Dataset excerpts
-------

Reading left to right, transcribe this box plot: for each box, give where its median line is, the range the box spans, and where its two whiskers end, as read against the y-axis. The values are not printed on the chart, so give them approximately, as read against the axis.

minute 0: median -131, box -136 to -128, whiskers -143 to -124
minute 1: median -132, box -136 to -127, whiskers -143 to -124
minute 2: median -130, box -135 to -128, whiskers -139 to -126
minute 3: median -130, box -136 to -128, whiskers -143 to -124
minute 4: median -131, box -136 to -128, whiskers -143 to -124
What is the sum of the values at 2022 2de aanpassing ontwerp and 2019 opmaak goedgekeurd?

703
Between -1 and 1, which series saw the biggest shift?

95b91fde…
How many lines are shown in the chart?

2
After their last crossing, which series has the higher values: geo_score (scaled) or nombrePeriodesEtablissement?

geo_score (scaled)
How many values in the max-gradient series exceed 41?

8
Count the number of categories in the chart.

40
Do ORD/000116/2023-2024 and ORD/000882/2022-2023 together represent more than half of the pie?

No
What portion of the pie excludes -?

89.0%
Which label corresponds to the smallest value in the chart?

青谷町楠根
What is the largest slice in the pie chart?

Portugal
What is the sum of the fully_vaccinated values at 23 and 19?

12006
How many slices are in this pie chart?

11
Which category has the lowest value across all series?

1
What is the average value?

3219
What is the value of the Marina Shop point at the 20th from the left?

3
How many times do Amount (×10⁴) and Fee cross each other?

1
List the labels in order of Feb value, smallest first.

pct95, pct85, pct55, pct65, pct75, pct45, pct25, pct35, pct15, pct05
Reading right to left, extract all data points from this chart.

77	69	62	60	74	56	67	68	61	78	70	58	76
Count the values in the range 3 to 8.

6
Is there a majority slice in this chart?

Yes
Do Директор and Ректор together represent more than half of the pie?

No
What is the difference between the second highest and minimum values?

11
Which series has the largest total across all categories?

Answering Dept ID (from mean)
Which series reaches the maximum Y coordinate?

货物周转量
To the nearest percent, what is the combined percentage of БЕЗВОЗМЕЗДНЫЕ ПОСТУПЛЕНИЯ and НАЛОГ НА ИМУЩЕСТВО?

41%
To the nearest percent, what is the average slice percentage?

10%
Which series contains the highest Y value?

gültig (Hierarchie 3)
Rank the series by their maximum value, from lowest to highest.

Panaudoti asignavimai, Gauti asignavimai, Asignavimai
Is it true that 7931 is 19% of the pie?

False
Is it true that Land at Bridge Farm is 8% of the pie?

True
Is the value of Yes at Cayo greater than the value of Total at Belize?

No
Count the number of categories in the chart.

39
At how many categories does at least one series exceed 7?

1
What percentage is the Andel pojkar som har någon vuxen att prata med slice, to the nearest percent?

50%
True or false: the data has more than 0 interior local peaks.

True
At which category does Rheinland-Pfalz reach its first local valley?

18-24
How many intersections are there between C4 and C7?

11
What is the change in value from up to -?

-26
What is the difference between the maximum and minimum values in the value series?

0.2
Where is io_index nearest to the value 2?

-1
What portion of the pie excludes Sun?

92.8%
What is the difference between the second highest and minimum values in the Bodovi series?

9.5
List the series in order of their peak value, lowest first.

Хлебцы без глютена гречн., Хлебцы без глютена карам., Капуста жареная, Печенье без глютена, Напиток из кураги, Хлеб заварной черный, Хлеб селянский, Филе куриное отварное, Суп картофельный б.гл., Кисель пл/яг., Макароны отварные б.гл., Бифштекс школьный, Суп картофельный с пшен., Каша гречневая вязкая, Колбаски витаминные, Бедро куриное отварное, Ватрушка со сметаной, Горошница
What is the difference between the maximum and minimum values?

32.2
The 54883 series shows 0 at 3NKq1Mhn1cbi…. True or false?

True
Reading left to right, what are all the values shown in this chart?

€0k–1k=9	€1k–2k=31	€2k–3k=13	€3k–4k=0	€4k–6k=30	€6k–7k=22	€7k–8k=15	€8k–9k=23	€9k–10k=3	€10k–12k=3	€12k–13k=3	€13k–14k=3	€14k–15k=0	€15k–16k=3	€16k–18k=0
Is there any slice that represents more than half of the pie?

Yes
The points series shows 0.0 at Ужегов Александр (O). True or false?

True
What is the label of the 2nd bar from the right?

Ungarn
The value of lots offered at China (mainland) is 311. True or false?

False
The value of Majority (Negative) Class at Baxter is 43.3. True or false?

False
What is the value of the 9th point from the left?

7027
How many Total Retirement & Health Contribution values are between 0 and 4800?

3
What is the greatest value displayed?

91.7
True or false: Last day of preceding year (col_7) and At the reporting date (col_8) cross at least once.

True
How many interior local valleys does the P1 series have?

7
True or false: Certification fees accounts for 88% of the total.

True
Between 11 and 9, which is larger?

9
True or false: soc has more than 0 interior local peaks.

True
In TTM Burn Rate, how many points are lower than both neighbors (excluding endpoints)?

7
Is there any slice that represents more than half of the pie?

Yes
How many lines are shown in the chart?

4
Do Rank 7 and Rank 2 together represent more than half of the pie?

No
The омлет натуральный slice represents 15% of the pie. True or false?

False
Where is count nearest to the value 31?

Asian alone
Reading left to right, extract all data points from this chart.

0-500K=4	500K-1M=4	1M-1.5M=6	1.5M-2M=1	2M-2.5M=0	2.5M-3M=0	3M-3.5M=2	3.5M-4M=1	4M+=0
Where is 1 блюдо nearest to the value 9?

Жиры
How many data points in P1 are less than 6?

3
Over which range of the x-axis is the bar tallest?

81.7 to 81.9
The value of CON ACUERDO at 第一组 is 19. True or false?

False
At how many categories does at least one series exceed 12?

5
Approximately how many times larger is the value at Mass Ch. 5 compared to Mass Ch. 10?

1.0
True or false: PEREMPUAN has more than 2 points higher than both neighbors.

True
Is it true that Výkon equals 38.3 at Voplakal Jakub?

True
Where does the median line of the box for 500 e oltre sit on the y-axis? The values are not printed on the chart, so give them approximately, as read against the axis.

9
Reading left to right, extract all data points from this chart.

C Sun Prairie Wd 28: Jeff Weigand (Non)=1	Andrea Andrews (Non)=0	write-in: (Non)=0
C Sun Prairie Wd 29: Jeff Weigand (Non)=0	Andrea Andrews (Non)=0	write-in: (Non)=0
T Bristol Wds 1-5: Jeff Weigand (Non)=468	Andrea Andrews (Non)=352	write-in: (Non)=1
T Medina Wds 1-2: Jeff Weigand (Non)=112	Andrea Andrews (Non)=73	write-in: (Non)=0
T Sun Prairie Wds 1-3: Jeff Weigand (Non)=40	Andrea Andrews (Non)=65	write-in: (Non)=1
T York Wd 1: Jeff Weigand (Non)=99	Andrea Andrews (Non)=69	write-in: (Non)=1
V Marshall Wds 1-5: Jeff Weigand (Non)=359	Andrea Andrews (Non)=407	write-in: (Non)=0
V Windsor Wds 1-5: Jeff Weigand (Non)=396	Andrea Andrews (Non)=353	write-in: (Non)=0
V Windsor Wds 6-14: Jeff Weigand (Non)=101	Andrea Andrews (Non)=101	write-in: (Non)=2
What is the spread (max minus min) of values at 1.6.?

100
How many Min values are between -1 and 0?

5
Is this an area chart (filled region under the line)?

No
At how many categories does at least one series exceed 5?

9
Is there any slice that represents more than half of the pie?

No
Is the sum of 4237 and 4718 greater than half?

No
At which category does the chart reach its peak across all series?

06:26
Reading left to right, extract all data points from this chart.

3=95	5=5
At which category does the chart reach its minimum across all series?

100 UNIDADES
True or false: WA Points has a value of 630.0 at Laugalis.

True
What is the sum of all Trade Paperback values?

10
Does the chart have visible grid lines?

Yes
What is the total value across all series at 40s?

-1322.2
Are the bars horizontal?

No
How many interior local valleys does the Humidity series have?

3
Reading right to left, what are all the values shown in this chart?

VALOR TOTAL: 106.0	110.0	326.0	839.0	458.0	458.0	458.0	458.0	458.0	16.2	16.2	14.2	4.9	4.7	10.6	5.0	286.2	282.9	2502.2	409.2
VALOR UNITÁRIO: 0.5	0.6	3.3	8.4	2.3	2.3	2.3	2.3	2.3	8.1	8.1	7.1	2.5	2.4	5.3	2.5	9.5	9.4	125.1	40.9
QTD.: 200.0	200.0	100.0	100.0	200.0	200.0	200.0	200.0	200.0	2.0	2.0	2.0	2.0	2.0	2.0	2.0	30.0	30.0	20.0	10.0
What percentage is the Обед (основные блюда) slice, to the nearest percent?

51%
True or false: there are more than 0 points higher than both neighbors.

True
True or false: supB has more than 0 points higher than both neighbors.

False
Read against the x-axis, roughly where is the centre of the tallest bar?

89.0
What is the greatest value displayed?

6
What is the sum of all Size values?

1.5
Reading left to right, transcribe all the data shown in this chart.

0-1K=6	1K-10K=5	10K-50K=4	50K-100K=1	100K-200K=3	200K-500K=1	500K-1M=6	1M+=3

-------

# What you will do
Please copy the rows above verbatim, from the line with "minute 0: median" to the line with "After their last", including both of those lines.

# Answer space
minute 0: median -131, box -136 to -128, whiskers -143 to -124
minute 1: median -132, box -136 to -127, whiskers -143 to -124
minute 2: median -130, box -135 to -128, whiskers -139 to -126
minute 3: median -130, box -136 to -128, whiskers -143 to -124
minute 4: median -131, box -136 to -128, whiskers -143 to -124
What is the sum of the values at 2022 2de aanpassing ontwerp and 2019 opmaak goedgekeurd?

703
Between -1 and 1, which series saw the biggest shift?

95b91fde…
How many lines are shown in the chart?

2
After their last crossing, which series has the higher values: geo_score (scaled) or nombrePeriodesEtablissement?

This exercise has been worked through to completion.